Tragen unter besonderen Umständen

Kind mit Becken-Bein-Gips

 

Liebe Leute, heute möchte ich euch von einer ganz besonderen Trageberatung berichten.

 

 

Vor einigen Wochen meldete sich eine Familie bei mir mit den Worten „Guten Tag Frau Hilberg, wir suchen eine Trageberatung. Hätten Sie Lust auf eine Herausforderung?“. Ich muss zugeben, ich war etwas perplex, musste über diesen sympathischen Gesprächseinstieg erstmal schmunzeln und lies mir dann zunächst einmal berichten worum es geht.

 

 

Die Eltern suchten nach einer Tragemöglichkeit für ihren fast 10 Monate alten Sohn. Der kleine Mann kämpft seit der Geburt und in Folge einer komplizierten Schwangerschaft mit einer ausgerenkten Hüfte. Momentan trägt er deswegen einen ziemlich großen, schweren und sperrigen Becken-Bein-Gips, sodass er vom Bauchnabel bis zu den Knöcheln in einer Abspreizhaltung eingegipst ist.
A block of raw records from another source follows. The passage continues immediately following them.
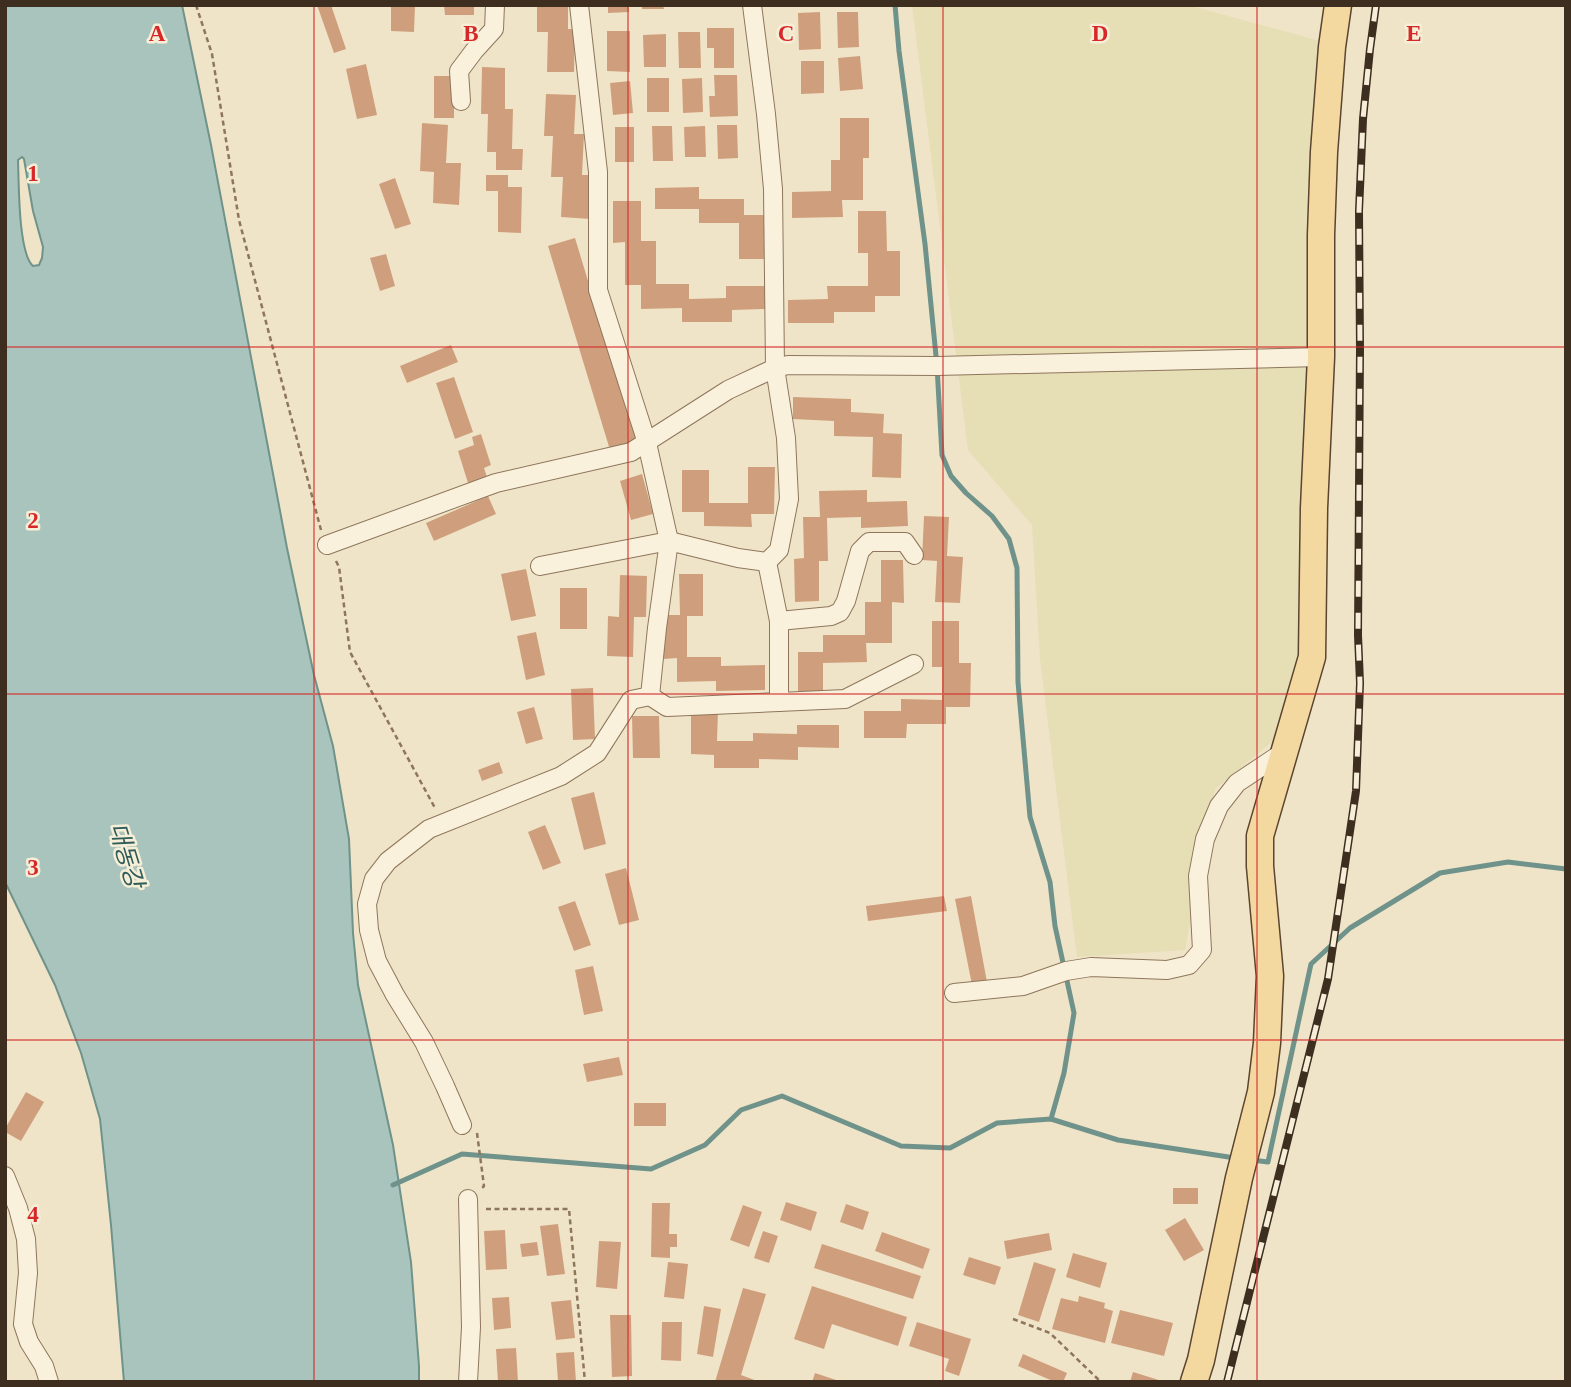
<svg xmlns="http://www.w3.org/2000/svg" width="1571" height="1387" viewBox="0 0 1571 1387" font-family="'Times New Roman','Noto Sans KR',serif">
  <rect width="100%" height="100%" fill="#f0e4c8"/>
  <!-- farmland -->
  <path fill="#e6deb5" d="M912,5H1188L1320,41L1300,672L1273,741L1215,789L1185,950L1077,957L1040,659L1032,525L968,450Z"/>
  <!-- water -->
  <path fill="#a9c4bc" stroke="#6f938a" stroke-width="2" fill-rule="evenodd" d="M5,5H182L211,145L287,548L314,675L333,746L349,839L353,933L358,985L393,1145L411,1262L419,1366V1382H124L111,1225L100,1119L81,1053L55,985L5,882ZM22,157L24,159L33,211L43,247L42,258L39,265L33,266C18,253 19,182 18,160Z"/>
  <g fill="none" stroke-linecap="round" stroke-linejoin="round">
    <!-- stream -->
    <g stroke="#6f938a" stroke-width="5">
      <path d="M895,5L899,51L925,244L937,366L942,455L951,476L966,493L992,516L1009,539L1017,568L1018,682L1030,817L1050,882L1055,926L1074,1013L1064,1073L1051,1119"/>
      <path d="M1252,1160L1268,1162L1311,964L1350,928L1440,873L1508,862L1566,869"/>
      <path d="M393,1185L462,1154L651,1169L705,1145L741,1110L782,1096L901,1146L950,1148L997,1123L1051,1119L1118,1140L1235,1158"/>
    </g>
  </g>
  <!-- building -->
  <g fill="#cf9f7d">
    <path d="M317,5H331L346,49L334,53Z"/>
    <path d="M391,5H415L414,32L391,31Z"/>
    <path d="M444,5H474V15H445Z"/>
    <path d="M537,5H568V29H575L574,72H547L548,32H537Z"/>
    <path d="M608,5H629V12L608,13Z"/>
    <path d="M642,5H663L664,9H642Z"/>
    <path d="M820,12L821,49L799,50L798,13Z"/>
    <path d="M837,12H858L859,47L838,48Z"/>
    <path d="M707,28H734V68H714V48H707Z"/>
    <path d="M607,31H630V72L607,71Z"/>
    <path d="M678,32H700L701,68H679Z"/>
    <path d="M666,34V67H644L643,35Z"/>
    <path d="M860,56L863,89L840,91L838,58Z"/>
    <path d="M801,61H824V93L801,94Z"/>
    <path d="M366,64L377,115L357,119L346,69Z"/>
    <path d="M482,67L505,68V109H513L512,149H523L522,170H496V152H487L488,114H481Z"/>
    <path d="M714,75H737L738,116L710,117L709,96H715Z"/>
    <rect x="434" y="76" width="20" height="42"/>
    <rect x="647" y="78" width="22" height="34"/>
    <path d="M702,78L703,112L683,113L682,79Z"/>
    <path d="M630,81L633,113L613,115L610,83Z"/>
    <path d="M546,94L576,95L574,134H584L582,175H592L590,219L561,217L563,177H551L553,136H544Z"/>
    <path d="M840,118H869V158H863V200H842L843,217L792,218V192L831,191V160H840Z"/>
    <path d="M422,123L448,125L446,163H461L459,205L433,203L434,172L420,171Z"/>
    <path d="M717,125H737L738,158L718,159Z"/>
    <path d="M652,126H672L673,161H653Z"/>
    <path d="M705,126L706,157H685L684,127Z"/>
    <rect x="615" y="127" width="19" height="35"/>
    <path d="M486,175H508V187H522L521,233L498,232V191H486Z"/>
    <path d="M395,178L411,224L395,229L379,184Z"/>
    <path d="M699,187V199H744V215H768L769,259H739V223H699V209H655V188Z"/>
    <path d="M613,201H641V241H656V284H689V299L726,298V286H766V309L732,310V322H682V308L641,309V285H625V242L613,243Z"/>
    <path d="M858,211H886L887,251H900V296H875V312H834V323H788V300L828,299L827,286H868V253H858Z"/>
    <path d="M575,238L637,442L610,450L548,246Z"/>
    <path d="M386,254L395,286L380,291L370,258Z"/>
    <path d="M451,345L458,362L407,383L400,366Z"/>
    <path d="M454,377L473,432L455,439L436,383Z"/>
    <path d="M793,397L851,399V412L884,414L883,433L902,434L901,478L872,477L873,437L834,436V421L793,419Z"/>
    <path d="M481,434L491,465L484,468L487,477L468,483L458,451L474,445L472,437Z"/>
    <path d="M748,467H775L774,514H751L752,527L704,526V512H682V470H709V503H748Z"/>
    <path d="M642,474L653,514L631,520L620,481Z"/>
    <path d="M867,490V502L907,501L908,526L861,528V517L827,518L828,561H819V601L795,602L794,559L804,558L803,517H820L819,491Z"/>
    <path d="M488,496L496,514L434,541L426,523Z"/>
    <path d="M924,516L949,517L947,556L963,557L960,603L935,602L937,561L922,560Z"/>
    <path d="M881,560H903L904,603L892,602V643H866L867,662L823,663V693H798V652H823V635H865V602H881Z"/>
    <path d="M526,569L536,616L511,621L501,574Z"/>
    <path d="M679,574H703V616H687V657H721V666L765,665V690L716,691V681L677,682V658L664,659V615H680Z"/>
    <path d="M620,575L647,576L646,617H634L633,657L607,656L608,616L619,617Z"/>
    <rect x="560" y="588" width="27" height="41"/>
    <path d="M932,621H959V663H971L970,707H946V724H907L906,738H864V711H901V699L942,700V667H932Z"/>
    <path d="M536,632L545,675L526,680L517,636Z"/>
    <path d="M593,688L595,739L573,740L571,689Z"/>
    <path d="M534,707L543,739L526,744L517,712Z"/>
    <path d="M691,711H718L717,741H753V733L797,734V725H839V748L798,747V760L759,759V768H714V755L691,754Z"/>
    <path d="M632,716H659L660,758H633Z"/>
    <path d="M499,762L503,773L482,781L478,770Z"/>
    <path d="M594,792L606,844L584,850L571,798Z"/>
    <path d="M545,825L561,863L543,870L528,832Z"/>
    <path d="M626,868L639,920L619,925L605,874Z"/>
    <path d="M944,896L947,911L868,921L866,906Z"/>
    <path d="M971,896L987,982L972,985L955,899Z"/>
    <path d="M575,901L591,945L574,951L558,907Z"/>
    <path d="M593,966L603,1011L584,1015L575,970Z"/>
    <path d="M619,1057L623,1075L587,1082L583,1064Z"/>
    <path d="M26,1092L44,1102L21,1141L5,1132V1129Z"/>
    <rect x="634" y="1103" width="32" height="23"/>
    <rect x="1173" y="1188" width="25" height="16"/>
    <path d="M786,1202L817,1212L811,1231L780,1220Z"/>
    <path d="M652,1203H670L669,1234H677V1247H670V1258L651,1257Z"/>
    <path d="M846,1204L869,1212L863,1230L840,1222Z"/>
    <path d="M743,1205L762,1212L749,1247L730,1240Z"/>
    <path d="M1185,1218L1204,1250L1184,1261L1165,1230Z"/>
    <path d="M558,1224L565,1274L547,1276L540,1226Z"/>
    <path d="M505,1230L507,1269L486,1270L484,1231Z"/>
    <path d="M763,1231L778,1236L769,1263L754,1258Z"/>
    <path d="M882,1232L930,1249L923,1269L875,1251Z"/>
    <path d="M1049,1233L1052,1250L1007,1259L1004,1241Z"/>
    <path d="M599,1241L621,1242L617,1289L596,1287Z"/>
    <path d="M537,1242L539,1255L522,1257L520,1244Z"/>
    <path d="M822,1244L921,1276L913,1299L814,1268Z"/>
    <path d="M1073,1253L1107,1263L1100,1288L1066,1277Z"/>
    <path d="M969,1257L1001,1267L995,1285L963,1275Z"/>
    <path d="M668,1262L688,1264L684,1299L664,1297Z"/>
    <path d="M1034,1262L1056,1269L1039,1322L1018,1315Z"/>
    <path d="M812,1286L907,1317L898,1346L832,1324L824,1349L794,1339Z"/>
    <path d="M743,1288L766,1294L741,1375L760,1382H715Z"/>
    <path d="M1079,1296L1105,1303L1104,1308L1113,1311L1105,1343L1052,1329L1061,1298L1078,1302Z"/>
    <path d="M509,1297L511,1328L494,1330L492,1298Z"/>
    <path d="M571,1300L575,1338L556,1340L551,1302Z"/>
    <path d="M704,1306L721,1309L713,1357L697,1354Z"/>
    <path d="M1120,1310L1173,1323L1164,1356L1111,1343Z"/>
    <path d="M610,1315H631L632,1376L612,1377Z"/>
    <path d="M662,1322H682L681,1361L661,1360Z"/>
    <path d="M917,1322L971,1339L959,1376L945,1371L949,1359L909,1346Z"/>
    <path d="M516,1348L518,1382H498L496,1349Z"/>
    <path d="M574,1352L576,1382H558L556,1353Z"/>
    <path d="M1023,1354L1067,1373L1063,1382H1055L1018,1366Z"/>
    <path d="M1133,1372L1162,1381L1161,1382H1130Z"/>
    <path d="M815,1373L839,1381L838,1382H812Z"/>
  </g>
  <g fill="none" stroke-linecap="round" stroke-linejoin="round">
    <defs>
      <g id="street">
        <path d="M461,101L459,71L474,51L494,29L495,5"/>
        <path d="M327,545L496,483L631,452L728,390L775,368L788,365L937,366L1321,357"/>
        <path d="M767,562L779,621V702"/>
        <path d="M540,566L669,541L738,558L767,562L779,550L789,499L786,438L775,368L773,189L766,114L752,5"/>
        <path d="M779,621L831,616L840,612L846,601L860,551L869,542H905L914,555"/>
        <path d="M650,696L667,707L845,699L914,664"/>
        <path d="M954,993L1023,986L1066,971L1091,967L1167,970L1189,965L1202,950L1198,876L1205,839L1219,806L1237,783L1285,751"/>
        <path d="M462,1125L445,1086L424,1042L395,995L377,961L369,930L367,904L374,879L388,861L429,829L561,776L597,753L631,700L650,696L657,628L669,541L647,443L598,290V172L579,5"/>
        <path d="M5,1176L18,1208L26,1239L28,1273L23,1324L29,1342L44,1366L49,1382"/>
        <path d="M468,1382L471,1327L468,1199"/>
      </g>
      <path id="primary" d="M1194,1382L1201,1360L1239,1178L1261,1092L1267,1043L1270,976L1260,866V836L1312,657L1314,508L1321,357V235L1324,152L1332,47L1338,5"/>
    </defs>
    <!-- street casing -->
    <use href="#street" stroke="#8d765c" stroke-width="20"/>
    <!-- primary casing -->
    <use href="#primary" stroke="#5b4430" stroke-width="29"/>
    <!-- path -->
    <g stroke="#8d765c" stroke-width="2.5" stroke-dasharray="5 3.5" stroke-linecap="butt">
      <path d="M196,5L212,54L239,220L321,530"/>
      <path d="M336,561L339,567L350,652L435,808"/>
      <path d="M477,1133L484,1186L482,1188"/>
      <path d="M486,1209H569L585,1382"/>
      <path d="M1013,1319L1050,1333L1101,1382"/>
    </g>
    <!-- street -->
    <use href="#street" stroke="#faf1dc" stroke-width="18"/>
    <!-- primary -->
    <use href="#primary" stroke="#f3d9a0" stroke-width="26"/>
    <defs>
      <path id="rail" d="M1227,1382L1328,979L1356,791L1360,683L1358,635L1360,349L1359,211L1363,119L1370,49L1376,5"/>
    </defs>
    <!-- rail casing -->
    <use href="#rail" stroke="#3d2e20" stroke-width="8"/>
    <!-- rail -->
    <use href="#rail" stroke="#f7eed8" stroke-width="5" stroke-dasharray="16" stroke-linecap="butt"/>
  </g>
  <!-- grid -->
  <path fill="none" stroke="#d62828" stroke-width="2" stroke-opacity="0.55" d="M314,5V1382M628,5V1382M943,5V1382M1257,5V1382M5,347H1566M5,694H1566M5,1040H1566"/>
  <g text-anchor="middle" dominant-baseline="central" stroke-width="5" stroke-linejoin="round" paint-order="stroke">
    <!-- water labels -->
    <g font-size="24" font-style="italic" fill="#2f5d5a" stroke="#f7eed8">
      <text transform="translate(126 855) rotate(73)">대동강</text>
    </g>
  </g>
  <g font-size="23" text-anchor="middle" font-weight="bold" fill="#d62828" stroke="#f7eed8" stroke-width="5" stroke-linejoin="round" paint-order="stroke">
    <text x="157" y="41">A</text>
    <text x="471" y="41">B</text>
    <text x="786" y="41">C</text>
    <text x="1100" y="41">D</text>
    <text x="1414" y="41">E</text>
    <text x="33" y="181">1</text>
    <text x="33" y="528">2</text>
    <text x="33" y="875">3</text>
    <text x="33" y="1222">4</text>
  </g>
  <!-- border -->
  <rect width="1571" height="1387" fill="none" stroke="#3d2e20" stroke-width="14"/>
</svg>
Zur Stabilisation des Gipses ist zwischen den Knien eine Stange befestigt. Und weil die Herausforderung noch nicht groß genug ist, hält der kleine Patient bislang von den Trageversuchen der Eltern so absolut gar nichts.

 

In meinem Kopf begann das Rattern und ich suchte das Gespräch mit meinen Kollegen: Warum könnte sich das Kind gegen das Tragen sperren? Was für Möglichkeiten gibt es, den kleinen Schatz doch ans Tragen heranzuführen? Welche Tragemöglichkeiten kommen unter diesen Umständen überhaupt erst in Frage? Eine zierliche Mutter, ein schweres Kind, eine absolut unhandliche Schienenfixation, …

 

 

Am Tag der Beratung fuhr ich dann mit vollgepackten Koffern zu der Familie. Ich war selbst gespannt, ob uns das Unterfangen gelingen würde und so starteten wir nach einem kurzen Gespräch ins Ausprobieren. Der vorhandene MeiTai stützte das Kind nicht ausreichend und benötigte zudem Unmengen an Polstermaterial, um es für die Mutter überhaupt annähernd tragbar zu machen. Verschiedene Halfbuckle-Tragen (die ich zunächst als die Sinnvollsten angedachte hatte) waren vom Rückenpanel zu kurz oder ließen sich kaum durch die Stangenkonstruktion fädeln.

 

Nach einiger Tüftelei war dann mein Huckepack-Fullbuckle an der Reihe. Die super große Toddlertrage mit diversen Schnallen und stark gepolsterten Trägern funktionierte. Und sie funktionierte nicht einfach nur irgendwie, …. Mit der Rückentrageweise ermöglichten wir dem kleinen Weltengucker durch einem Blick über Mamas Schultern eine hervorragende Sicht, was seine Abneigung gegen das Tragen schon mal deutlich minderte. Modifiziert mit zusätzlichen Steigbügeln, die wir am Rückenpanel festbanden, konnten wir das Gewicht des Gipses etwas abtragen. Spucktücher halfen uns, die unangenehmen Gipskanten zu polstern und mit einem Suckpad minderten wir den Druck der Holzstange auf Mamas Rücken.

 

 

Steigbügel

Wir konzipierten gemeinsam zwar nicht die perfekte Tragemöglichkeit, aber wir fanden eine Lösung, mit der die Eltern sich anfreunden und der kleine Mann das Tragen genießen konnte. Eine erste kleine Runde um den Block und im Haus wurden schon mal fröhlich brabbelnd abgenommen.

 

 

Die Familie kann jetzt in einen lang ersehnten Natururlaub starten und hoffentlich viele schöne Tragemomente erleben. Ich freue mich sehr, dass wir die Herausforderung gemeistert haben und wünsche den Dreien alles Liebe, viel Erfolg und gute Genesung in ihrer weiteren Behandlungsgeschichte.